[Data to use start]

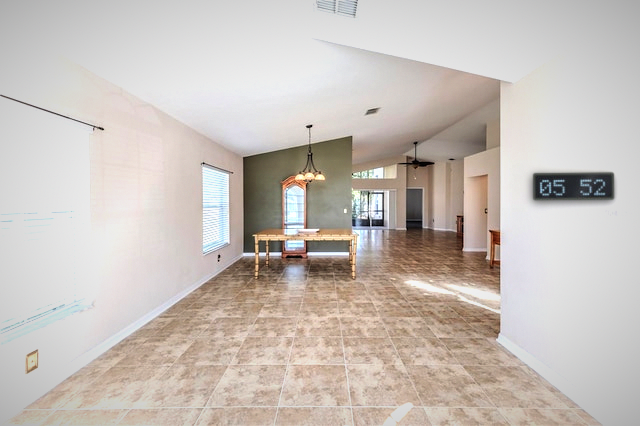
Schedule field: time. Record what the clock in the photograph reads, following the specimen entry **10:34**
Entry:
**5:52**
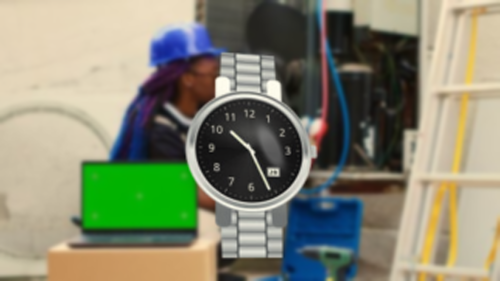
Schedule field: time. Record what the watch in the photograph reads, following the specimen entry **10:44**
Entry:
**10:26**
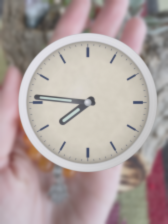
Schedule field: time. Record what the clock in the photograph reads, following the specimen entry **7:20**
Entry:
**7:46**
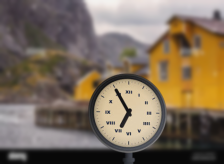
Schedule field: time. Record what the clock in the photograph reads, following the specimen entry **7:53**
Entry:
**6:55**
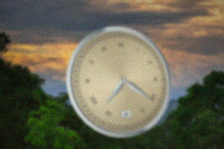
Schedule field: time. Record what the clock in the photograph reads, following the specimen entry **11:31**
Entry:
**7:21**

[Data to use end]

Prompt
Rewrite the material above with each "specimen" changed to "sample" and everything else left as it is. Omit the pictures.

Solution for this exercise
Schedule field: time. Record what the clock in the photograph reads, following the sample entry **10:34**
Entry:
**5:52**
Schedule field: time. Record what the watch in the photograph reads, following the sample entry **10:44**
Entry:
**10:26**
Schedule field: time. Record what the clock in the photograph reads, following the sample entry **7:20**
Entry:
**7:46**
Schedule field: time. Record what the clock in the photograph reads, following the sample entry **7:53**
Entry:
**6:55**
Schedule field: time. Record what the clock in the photograph reads, following the sample entry **11:31**
Entry:
**7:21**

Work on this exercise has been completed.